Jefferson Airplane – "High Flying Bird" and "Today"

Big Brother and the Holding Company – "Ball and Chain"

Eric Burdon & the Animals – "Paint It Black"

The Who – "My Generation"

Country Joe and the Fish – "Section 43"

Otis Redding (backed by Booker T. & the M.G.'s) – "Shake" and "I've Been Loving You Too Long"

The Jimi Hendrix Experience – "Wild Thing"

The Mamas & the Papas – "Got a Feelin'"

Ravi Shankar – "Dhun" ("Dadra and Fast Teental") (mistitled as "Raga Bhimpalasi")
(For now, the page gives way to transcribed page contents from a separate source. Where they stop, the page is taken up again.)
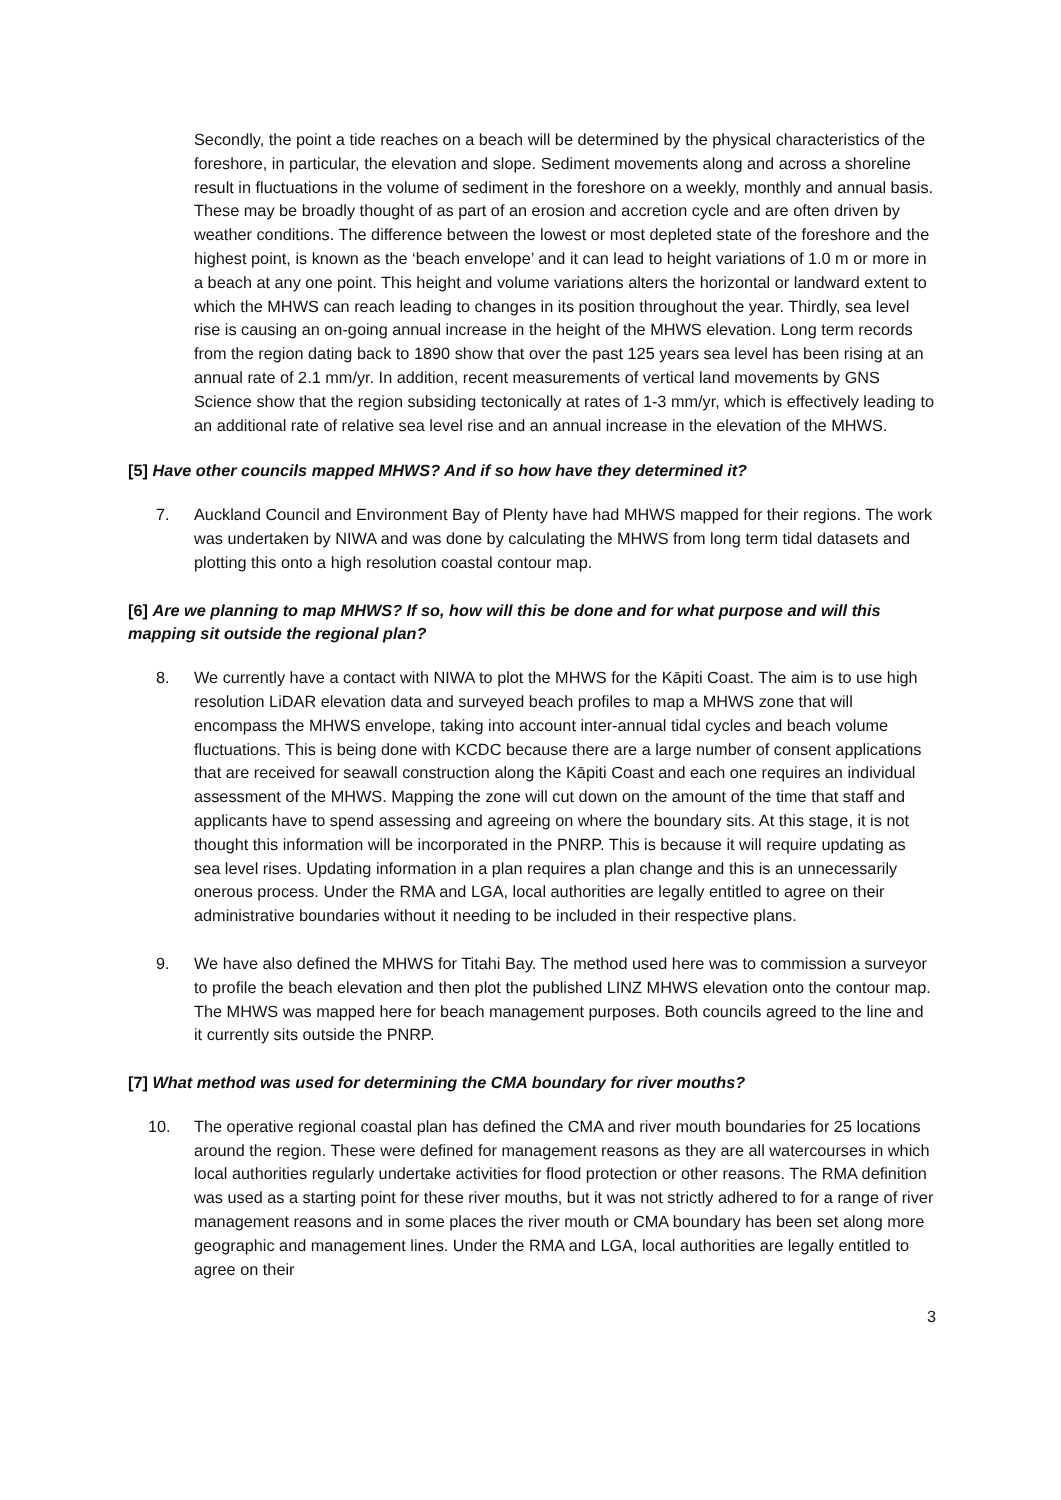Secondly, the point a tide reaches on a beach will be determined by the physical characteristics of the foreshore, in particular, the elevation and slope. Sediment movements along and across a shoreline result in fluctuations in the volume of sediment in the foreshore on a weekly, monthly and annual basis. These may be broadly thought of as part of an erosion and accretion cycle and are often driven by weather conditions. The difference between the lowest or most depleted state of the foreshore and the highest point, is known as the ‘beach envelope’ and it can lead to height variations of 1.0 m or more in a beach at any one point. This height and volume variations alters the horizontal or landward extent to which the MHWS can reach leading to changes in its position throughout the year. Thirdly, sea level rise is causing an on-going annual increase in the height of the MHWS elevation. Long term records from the region dating back to 1890 show that over the past 125 years sea level has been rising at an annual rate of 2.1 mm/yr. In addition, recent measurements of vertical land movements by GNS Science show that the region subsiding tectonically at rates of 1-3 mm/yr, which is effectively leading to an additional rate of relative sea level rise and an annual increase in the elevation of the MHWS.
[5] Have other councils mapped MHWS? And if so how have they determined it?
7. Auckland Council and Environment Bay of Plenty have had MHWS mapped for their regions. The work was undertaken by NIWA and was done by calculating the MHWS from long term tidal datasets and plotting this onto a high resolution coastal contour map.
[6] Are we planning to map MHWS? If so, how will this be done and for what purpose and will this mapping sit outside the regional plan?
8. We currently have a contact with NIWA to plot the MHWS for the Kāpiti Coast. The aim is to use high resolution LiDAR elevation data and surveyed beach profiles to map a MHWS zone that will encompass the MHWS envelope, taking into account inter-annual tidal cycles and beach volume fluctuations. This is being done with KCDC because there are a large number of consent applications that are received for seawall construction along the Kāpiti Coast and each one requires an individual assessment of the MHWS. Mapping the zone will cut down on the amount of the time that staff and applicants have to spend assessing and agreeing on where the boundary sits. At this stage, it is not thought this information will be incorporated in the PNRP. This is because it will require updating as sea level rises. Updating information in a plan requires a plan change and this is an unnecessarily onerous process. Under the RMA and LGA, local authorities are legally entitled to agree on their administrative boundaries without it needing to be included in their respective plans.
9. We have also defined the MHWS for Titahi Bay. The method used here was to commission a surveyor to profile the beach elevation and then plot the published LINZ MHWS elevation onto the contour map. The MHWS was mapped here for beach management purposes. Both councils agreed to the line and it currently sits outside the PNRP.
[7] What method was used for determining the CMA boundary for river mouths?
10. The operative regional coastal plan has defined the CMA and river mouth boundaries for 25 locations around the region. These were defined for management reasons as they are all watercourses in which local authorities regularly undertake activities for flood protection or other reasons. The RMA definition was used as a starting point for these river mouths, but it was not strictly adhered to for a range of river management reasons and in some places the river mouth or CMA boundary has been set along more geographic and management lines. Under the RMA and LGA, local authorities are legally entitled to agree on their
3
* - Studio version, played over film footage of pre-concert activity.

Sunday, February 02, 2014

The Legend of Leigh Bowery (2002)


82 min, color, sound

This documentary explores the life and times of Australian artist / designer / performer / provocateur Leigh Bowery. He designed costumes and performed with the enfante terrible of British dance Michael Clark, designed one of a kind outrageous costumes and creations for himself, ran one of the most outrageous clubs of 1980s London club scene Taboo (later immortalized in Boy George's Broadway musical, and was the muse of the great British painter Lucian Freud. The film includes interviews with Damien Hirst, Bella Freud, Cerith Wyn Evans, Boy George (who talks mainly about himself), and his widow Nicola Bowery. The sound score is by Richard Torrey, who performed with Bowery in their band Minty.



In 1993 Leigh Bowery formed the band Minty with friend and former 1980s knitwear designer Richard Torry, Nicola Bateman and Matthew Glammore. Their single "Useless Man" "Boot licking, tit tweaking useless man..." which was remixed by The Grid along with their twisted onstage scatological performances caused The Sun to describe them as the "sickest band in the world", of which Bowery was very proud.